Records for processing: Begin
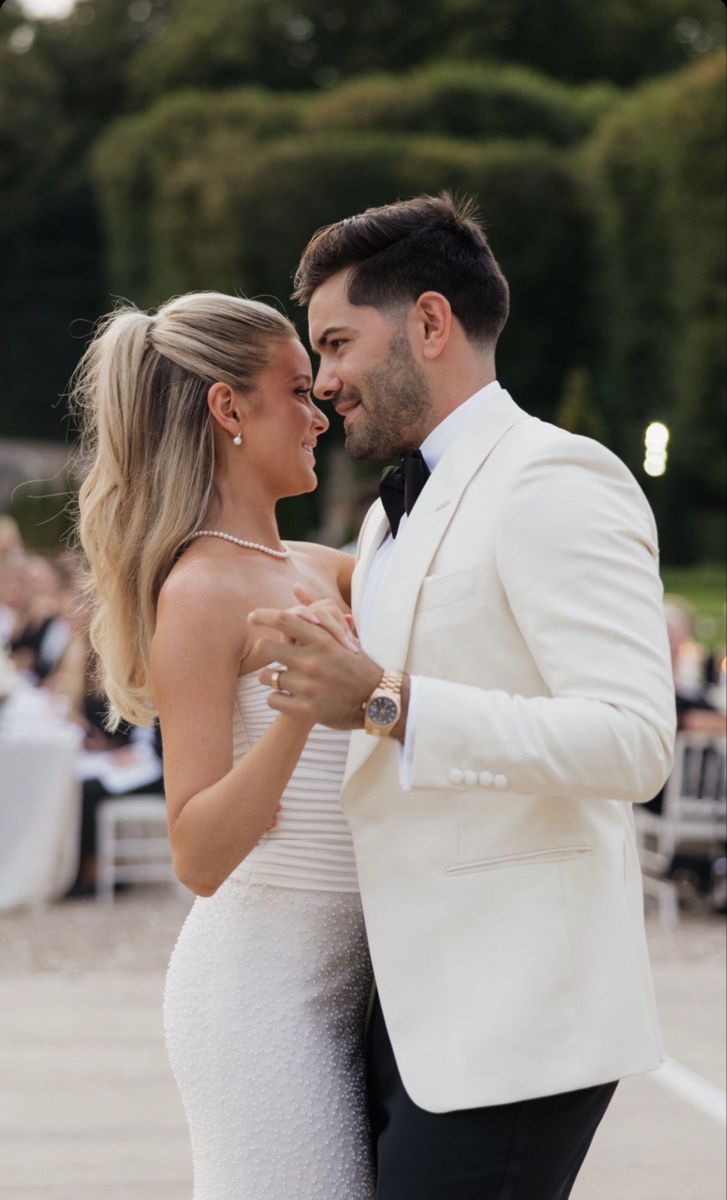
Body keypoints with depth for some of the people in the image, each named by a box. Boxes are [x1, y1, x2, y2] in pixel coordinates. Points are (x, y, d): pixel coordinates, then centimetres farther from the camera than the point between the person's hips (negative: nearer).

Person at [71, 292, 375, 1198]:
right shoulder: (202, 591, -14)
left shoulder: (316, 572, 10)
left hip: (334, 976, 8)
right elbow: (199, 858, -20)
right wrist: (300, 706, -32)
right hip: (261, 978, -8)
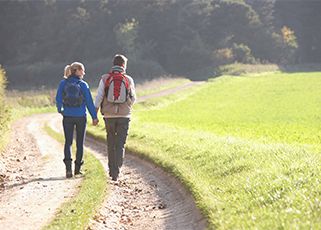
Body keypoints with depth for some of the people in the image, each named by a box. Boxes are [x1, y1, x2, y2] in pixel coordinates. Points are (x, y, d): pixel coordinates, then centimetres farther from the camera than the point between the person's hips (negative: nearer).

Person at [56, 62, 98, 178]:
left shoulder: (63, 83, 0)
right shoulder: (83, 84, -5)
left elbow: (58, 99, 1)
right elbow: (89, 102, -5)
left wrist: (60, 110, 20)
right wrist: (94, 117, 1)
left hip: (68, 116, 1)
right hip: (81, 116, -1)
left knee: (68, 142, 3)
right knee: (80, 142, 11)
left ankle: (68, 168, -16)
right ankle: (77, 168, 15)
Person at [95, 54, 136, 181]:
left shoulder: (105, 78, -1)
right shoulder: (129, 80, 0)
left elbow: (99, 97, -4)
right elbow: (133, 99, 8)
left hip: (109, 115, 1)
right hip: (124, 115, -1)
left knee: (111, 143, 16)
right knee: (120, 145, -1)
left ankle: (111, 169, 22)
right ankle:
Records for processing: End
For each record above, write it out exactly and omit any picture.

## Result of this task:
Body keypoints with depth for some of the people in the image, each named by a box. Boxes are [x1, y1, x2, y2] in pixel coordinates. Points are (x, y, d): pixel coordinates, then centimetres farther from the camera than the point between the person's hips (negative: nearer).

Person at [71, 292, 375, 1198]:
right shoulder: (202, 591, -14)
left shoulder: (316, 572, 10)
left hip: (334, 976, 8)
right elbow: (199, 858, -20)
right wrist: (300, 706, -32)
right hip: (261, 978, -8)
Body keypoints with depth for some of the people in the image, each named by a box. Boxes are [x1, y1, x2, y2] in pixel coordinates. Points are (x, y, d): pixel coordinates, then centimetres farther from the camera than the point between the person's hips (negative: nearer).

Person at [56, 62, 98, 178]:
left shoulder: (63, 83, 0)
right shoulder: (83, 84, -5)
left elbow: (58, 99, 1)
right elbow: (89, 102, -5)
left wrist: (60, 110, 20)
right wrist: (94, 117, 1)
left hip: (68, 116, 1)
right hip: (81, 116, -1)
left knee: (68, 142, 3)
right knee: (80, 142, 11)
left ankle: (68, 168, -16)
right ankle: (77, 168, 15)
Person at [95, 54, 136, 181]:
left shoulder: (105, 78, -1)
right shoulder: (129, 80, 0)
left elbow: (99, 97, -4)
right elbow: (133, 99, 8)
left hip: (109, 115, 1)
right hip: (124, 115, -1)
left knee: (111, 143, 16)
right knee: (120, 145, -1)
left ankle: (111, 169, 22)
right ankle:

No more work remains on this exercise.